Evolution took a long time; catagorizing econiches (Introduction)

by David Turell @, Monday, October 09, 2017, 17:47 (2602 days ago) @ David Turell

In any environment there are only limited ways an animal can adapt:

https://www.newscientist.com/article/2149843-evolutions-rules-mean-life-on-earth-isnt-t...

"Many seemingly different species actually live very similar lives. This convergence suggests that it may someday be possible to predict how many species live in a particular habitat, and even to identify the holes left by missing species.

"For more than half a century, ecologists have tended to describe ecological roles, or “niches”, as though they were properties of individual species. For example, chameleons are camouflaged, tree-dwelling lizards that ambush insects, while horned lizards are ground-dwelling desert creatures that eat ants and bear protective spines. The diversity can seem overwhelming.
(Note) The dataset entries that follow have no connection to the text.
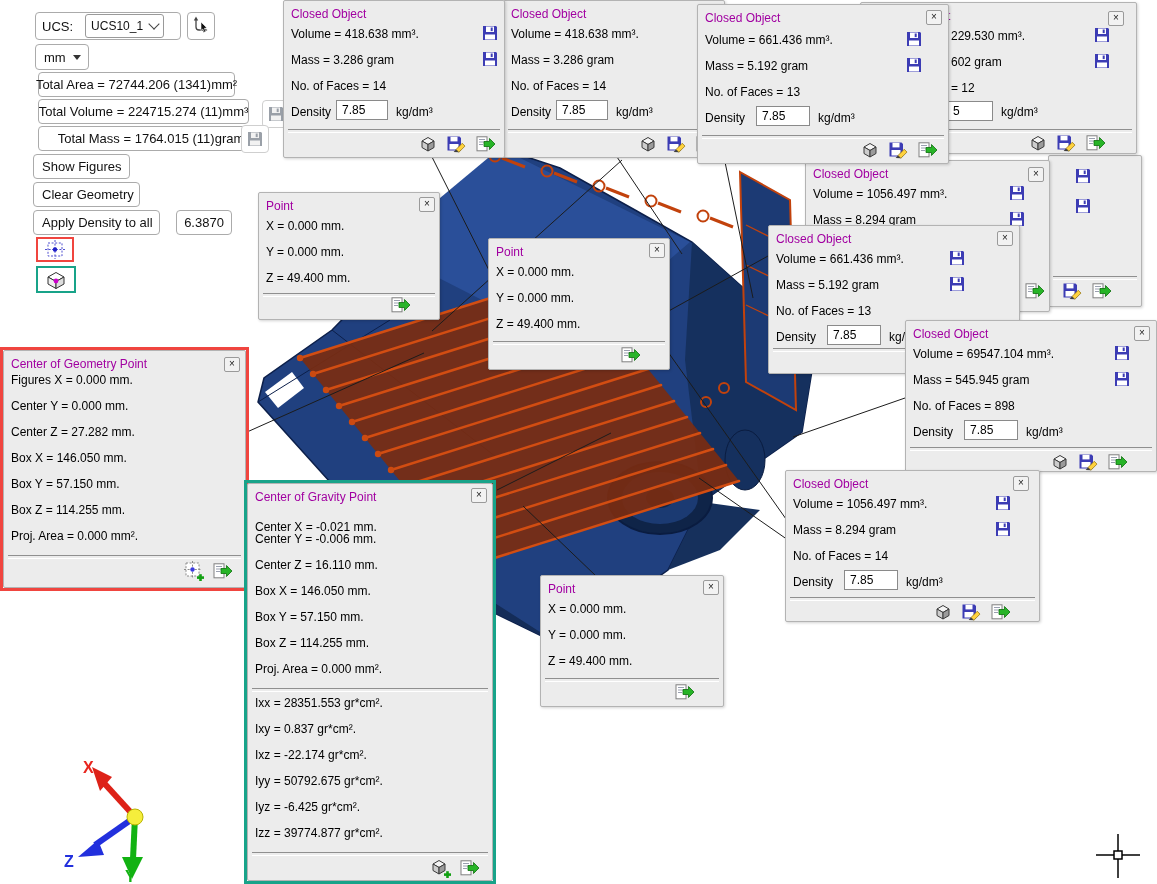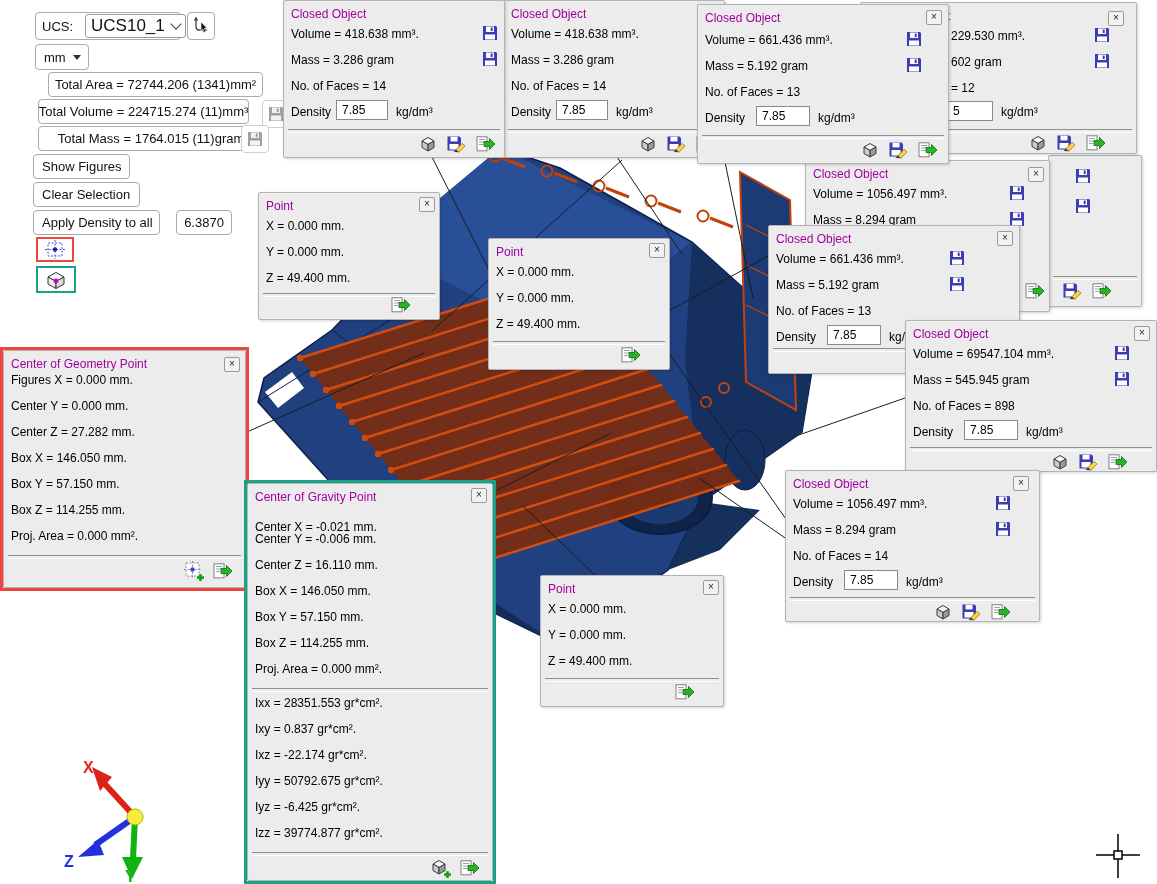--- a/index.html
+++ b/index.html
@@ -176,49 +176,49 @@
         <line x1="497" y1="490" x2="611" y2="433"></line>
       <line x1="596" y1="576" x2="523" y2="506"></line>
         <line x1="247" y1="432" x2="424" y2="353"></line>
       <line x1="668" y1="352" x2="786" y2="519"></line>
     </g>
   </svg>
 
   <div style="position:absolute;left:0;top:0;z-index:2">
     <div class="tbtn" style="left:35px;top:12px;width:146px;height:28px;padding:0 6px">
       <span>UCS:</span>
-      <span style="margin-left:12px;display:flex;align-items:center;border:1px solid #9a9a9a;border-radius:3px;background:#fff;height:22px;padding:0 5px;font-size:17px">
+      <span style="margin-left:12px;display:flex;align-items:center;border:1px solid #9a9a9a;border-radius:3px;background:#fff;height:22px;padding:0 5px;font-size:12px">
         <span>UCS10_1</span>
         <span class="chev"></span>
       </span>
     </div>
     <div class="tbtn center" style="left:187px;top:12px;width:28px;height:28px;padding:0">
       <svg width="20" height="20">
           <use href="#sym-ucspick"></use>
         </svg>
     </div>
     <div class="tbtn" style="left:35px;top:44px;width:54px;height:26px">
       <span>mm</span>
       <span class="caret"></span>
     </div>
-    <div class="tbtn center" style="left:48px;top:72px;width:215px;height:25px">Total Area = 72744.206 (1341)mm²</div>
+    <div class="tbtn center" style="left:38px;top:72px;width:197px;height:25px">Total Area = 72744.206 (1341)mm²</div>
     <div class="tbtn center" style="left:38px;top:99px;width:211px;height:25px">Total Volume = 224715.274 (11)mm³</div>
     <div class="tbtn center" style="left:38px;top:126px;width:226px;height:25px">Total Mass =  1764.015 (11)gram</div>
     <div class="tbtn center" style="left:262px;top:100px;width:28px;height:28px;padding:0;border-color:#cfcfcf">
       <svg width="16" height="16">
           <use href="#sym-floppyg"></use>
         </svg>
     </div>
     <div class="tbtn center" style="left:241px;top:125px;width:28px;height:28px;padding:0;border-color:#cfcfcf">
       <svg width="16" height="16">
           <use href="#sym-floppyg"></use>
         </svg>
     </div>
     <div class="tbtn" style="left:33px;top:154px;width:97px;height:25px">Show Figures</div>
-    <div class="tbtn" style="left:33px;top:182px;width:107px;height:25px">Clear Selection</div>
+    <div class="tbtn" style="left:33px;top:182px;width:107px;height:25px">Clear Geometry</div>
     <div class="tbtn" style="left:33px;top:210px;width:127px;height:25px">Apply Density to all</div>
     <div class="tbtn center" style="left:176px;top:210px;width:56px;height:25px">6.3870</div>
     <div class="tbtn center" style="left:36px;top:237px;width:38px;height:25px;padding:0;border:2px solid #f0453f;border-radius:0">
       <svg width="20" height="20" viewBox="0 0 20 20">
         <rect x="3" y="3" width="14" height="13" fill="#fff" stroke="#5050d0" stroke-dasharray="2,1.6"></rect>
         <line x1="10" y1="0" x2="10" y2="19" stroke="#5050d0" stroke-dasharray="2,1.6"></line>
         <line x1="0" y1="9.5" x2="20" y2="9.5" stroke="#5050d0" stroke-dasharray="2,1.6"></line>
         <circle cx="10" cy="9.5" r="2.2" fill="#2020c8"></circle>
       </svg>
     </div>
"But Eric Pianka, an evolutionary ecologist at the University of Texas in Austin, has long wondered whether there might only be a certain, limited set of niches.

***

"Over and over, they saw pairs of unrelated lizards converge on similar niches. Out of the 134 species, 100 belonged to a convergent pair, far more than could have happened by chance.
For example, African chameleons have ecological equivalents in the Americas called bush anoles, and Australia’s thorny devil fills almost precisely the same niche as North America’s horned lizards.

"If lizards could evolve into an unlimited number of niches, this convergence would be unlikely. Instead, their result suggests that lizards are constrained to live particular lifestyles. For instance, there are no marine lizards or lizards that behave like elephants. “There’s only a certain number of ways to be a lizard,” says Pianka.

“'This is beautiful,” says evolutionary biologist George McGhee at Rutgers University in New Jersey. “It’s astonishing the number of species that have converged into ecological roles.”
Ecologists could apply the same approach to other groups, like birds or rodents. However, each group is likely to have its own unique set of niche features – for example, many birds make long migrations, and some rodents hibernate – which would complicate the analysis, says Pianka.

"The limited number of niches implies that ecologists may someday be able to construct a “table of niches”, somewhat analogous to chemistry’s periodic table of elements. “If we constructed this table, and we thought it was fairly complete, then we could go into places and look at the structure of the habitat, the temperatures and so on, and say ‘this place ought to be able to support 10 species of lizards’,” says Vitt. Ecologists could then predict far more about the natural world than they can today.

"Moreover, such a table would highlight “empty” niches where species ought to occur but do not. These gaps could point to niches that were once filled by a species that has died out, but so recently that evolution has not yet refilled the niche, says Vitt.

"However, the findings do not necessarily mean that extinct species can be easily replaced by their ecological equivalents, says Vitt. Such “plug and play” replacements have been attempted on Indian Ocean islands, where giant tortoises wiped out by human activity have been substituted by tortoises from other islands. The problem is, even if the new species fills the same niche, it may respond differently to competitors, predators and prey – leading to unpredictable changes in the ecosystem."

Comment: Long ago I noted that basic designs were set up at the start of multicellular life. Our skeletons compare easily to lizards. All lizards are similar and adapt to different environments. Viewed this way evolution doesn't look quite so bushy. God set up a simple path to follow in the beginning.